La sphère économique aurait pour base les principes suivants:

que le travail devrait comporter des incitations plus importantes que l’argent ou la survie. . . .

que l’économie elle-même revêt une telle importance sociale que ses principales ressources et moyens de production doivent être ouverts à la participation démocratique et soumis à une réglementation sociale démocratique.

Comme les institutions politiques et économiques, les grandes institutions sociales – culturelles, éducatives, de réadaptation et autres – devraient être généralement organisées avec le bien-être et la dignité de l’homme comme mesure essentielle du succès.

Dans le changement ou l’échange social, nous trouvons la violence odieuse car elle nécessite généralement la transformation de la cible, qu’il s’agisse d’un être humain ou d’une communauté de personnes, en un objet de haine dépersonnalisé.
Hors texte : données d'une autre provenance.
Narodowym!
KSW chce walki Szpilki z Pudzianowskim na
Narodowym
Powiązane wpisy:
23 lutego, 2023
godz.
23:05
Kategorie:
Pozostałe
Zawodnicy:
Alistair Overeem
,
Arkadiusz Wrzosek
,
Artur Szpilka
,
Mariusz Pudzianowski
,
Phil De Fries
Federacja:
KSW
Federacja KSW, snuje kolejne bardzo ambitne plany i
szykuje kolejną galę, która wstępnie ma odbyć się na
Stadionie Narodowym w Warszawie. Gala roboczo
Il est impératif que les moyens de violence soient abolis et que les institutions – locales, nationales, internationales – qui encouragent la non-violence comme condition de conflit soient développées.

Ce sont nos valeurs centrales, sous forme squelettique. Il reste vital de comprendre leur déni ou leur réalisation dans le contexte du monde moderne. . . .

Communisme et politique étrangère

En tant que démocrates, nous sommes dans une opposition fondamentale au système communiste. L’Union soviétique, en tant que système, repose sur la suppression totale de l’opposition organisée. . . . Les partis communistes dans le reste du monde sont généralement non démocratiques dans leur structure interne et leur mode d’action. . . .

Mais les tendances actuelles de l’anticommunisme américain ne sont pas suffisantes pour la création de politiques appropriées permettant de se rapporter et de contrer les mouvements communistes dans le monde. Cela n’est en aucun cas mieux illustré que dans notre hypothèse fondamentale de politique nationale selon laquelle l’Union soviétique est intrinsèquement expansionniste et agressive, prête à dominer le reste du monde par des moyens militaires. Sur cette hypothèse repose la monstrueuse structure américaine de « préparation » militaire; à cause de cela, nous sacrifions des valeurs et des programmes sociaux aux prétendus besoins de la puissance militaire. . . .

. . . e peut développer une approche nouvelle et créative des problèmes mondiaux qui contribuera à créer la démocratie chez nous et à créer les conditions de sa croissance ailleurs dans le monde.